TRAVAIL DEMANDÉ ->
1. Relevez toutes les expressions placées entre guillemets dans l'extrait consacré à l'indépendance de la Guinée.
2. Poursuivez l'extrait consacré à l'indépendance de la Guinée et à son mouvement syndical, à la suite de sa dernière phrase.

Le 28 Septembre 1958, la Guinée, sous la Direction de Ahmed SEKOU TOURE, s’appuyant sur un puissant mouvement syndical, administrait un « NON » historique au Référendum organisé par la France pour demander à ses colonies de prendre leur indépendance ou de rester avec elle.
Ce fut la première leçon de « Dignité » que le peuple de Guinée, avec son mouvement syndical, en quête à la souveraineté internationale, a porté aux peuples d’Afrique et à leurs mouvements syndicaux.
Cet acte héroïque fit de la Guinée, le premier Etat indépendant des colonies de l’Afrique Occidentale et Equatoriale Française (AOF et AEF), tandis que, dans notre pays, ceux qui avaient mobilisé nos populations pour voter « Oui à la France », pour rejeter l’Indépendance, furent ceux- là même que la France avait convié, deux ans plus tard, en 1960, pour leur octroyer ce dont ils ne voulaient pas, à savoir l’indépendance de leur pays.
Mais, après le décès du Chef historique de la lutte pour l’indépendance en Guinée, la prise du pouvoir par le Général Lansana Conté avait plongé ce peuple dans les affres de la pauvreté, de l’arbitraire et de la perte de sa souveraineté si durement acquise.
Dans ces circonstances, c’est le mouvement syndical de Guinée qui a été en première ligne dans la lutte contre le régime dictatorial de Lansana Conté et sa politique anti sociale.

INFORMATIONS FOURNIES ->
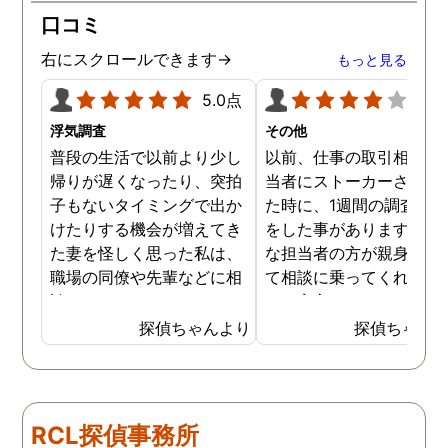
口コミ
右にスクロールできます→
もっと見る
5.0点
4.0
浮気調査
その他
普段の生活で以前より少し
以前、仕事の取引相手の
帰りが遅くなったり、突拍
当者にストーカーされて
子もないタイミングで出か
た時に、1週間の調査依
けたりする機会が増えてき
をした事があります。親
た妻を怪しく思った私は、
な担当者の方が親身にな
職場の同僚や先輩などに相
て相談に乗ってくれたた
談していました。 そういっ
め、安心しました。同じ
た相談の回答の一つに調査
うな被害に遭う可能性も
探偵ちゃんより
探偵ちゃん
を依頼することを勧めら
慮し、引越しましたので
れ、私は一度相談してみま
もう大丈夫かと思います
した。 無料相談を受け簡単
に見積もりをもらったとこ
RCL探偵事務所
ろ、それほど財布への負担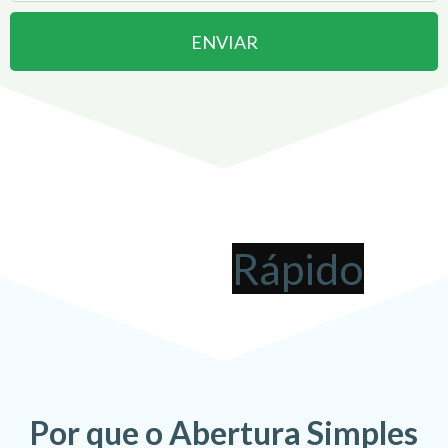
ENVIAR
Abrir uma Empresa em
Sinop
pode ser
!
Por que o Abertura Simples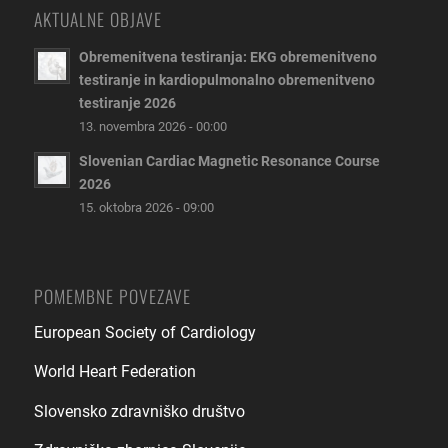
AKTUALNE OBJAVE
Obremenitvena testiranja: EKG obremenitveno
testiranje in kardiopulmonalno obremenitveno
testiranje 2026
13. novembra 2026 - 00:00
Slovenian Cardiac Magnetic Resonance Course
2026
15. oktobra 2026 - 09:00
POMEMBNE POVEZAVE
European Society of Cardiology
World Heart Federation
Slovensko zdravniško društvo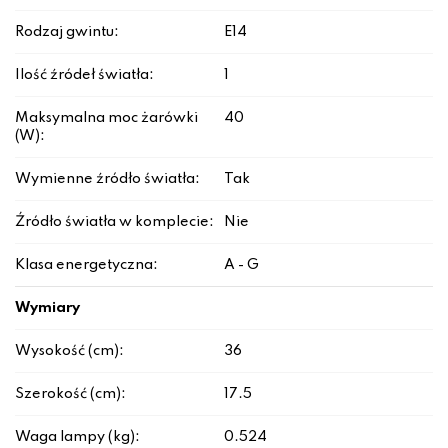
Rodzaj gwintu:
E14
Ilość źródeł światła:
1
Maksymalna moc żarówki
40
(W):
Wymienne źródło światła:
Tak
Źródło światła w komplecie:
Nie
Klasa energetyczna:
A - G
Wymiary
Wysokość (cm):
36
Szerokość (cm):
17.5
Waga lampy (kg):
0.524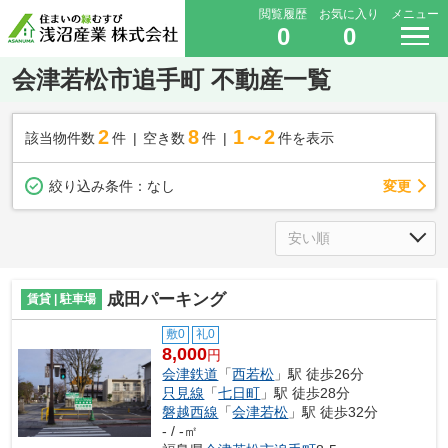
閲覧履歴
お気に入り
メニュー
0
0
会津若松市追手町 不動産一覧
2
8
1～2
該当物件数
件
空き数
件
件を表示
変更
絞り込み条件：
なし
成田パーキング
賃貸 | 駐車場
敷0
礼0
8,000
円
会津鉄道
「
西若松
」駅 徒歩26分
只見線
「
七日町
」駅 徒歩28分
磐越西線
「
会津若松
」駅 徒歩32分
- / -㎡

LISTE DES RÉPONSES ->
1. « NON », « Dignité », « Oui à la France »

2.
C’est cette lutte qui a accéléré la déconfiture de ce régime, à travers l’organisation de « marches pacifiques », souvent réprimées dans le sang, et une série de « grèves générales et d’opérations de villes mortes », pour obliger le Président Conté à s’ouvrir aux forces vives de la nation guinéenne.
C’est ainsi que le mouvement des Forces vives, avec à leur tête le mouvement syndical, imposait, au Président Conté, la nomination d’un Premier Ministre, issu de ses rangs, avec les « pleins pouvoirs pour constituer un Gouvernement de large consensus national ».
Mais, une fois le calme rétabli, le Président Conté prit du « poil de la bête », pour entreprendre une stratégie de neutralisation de l’action gouvernementale, en se prévalant des pouvoirs que lui confère la Constitution, en tant que Chef de l’Etat.
La Guinée connut alors une période de « Dualité du pouvoir », au sein du pouvoir exécutif où cohabitaient un « pouvoir légal » incarné par le Président de la République, et un « pouvoir légitime » imposé par le peuple.
A la mort de Conté, se produisit un « coup d’Etat militaire », dont le but véritable s’est avéré être la remise en cause des acquis politiques des Forces vives.
Mais les rapports de forces politiques réels obligeaient le pouvoir militaire à naviguer entre les exigences des forces vives, et celles des tenants du régime du défunt Président, jusqu’au massacre du 28 Septembre 2009 à Conakry.
C’est par la suite, que Dadis Camara, Président du CNDD, et Chef de l’Etat, subit un attentat, qui visait, clairement, la déstabilisation de la Guinée, pour donner du crédit aux « cris de Cassandre » de ceux qui, comme la France, prédisaient, en vain, le chaos et le génocide, pour justifier une intervention militaire de la communauté internationale en Guinée.
Les Forces vives de Guinée, avec à leur tête, le mouvement syndical, ont ainsi déjoué les tentatives de la France, qui, manifestement, voulait profiter de ce drame, pour reconquérir la Guinée, à travers l’envoi d’une force militaire internationale, pour, soit disant, empêcher la Guinée de sombrer dans le génocide.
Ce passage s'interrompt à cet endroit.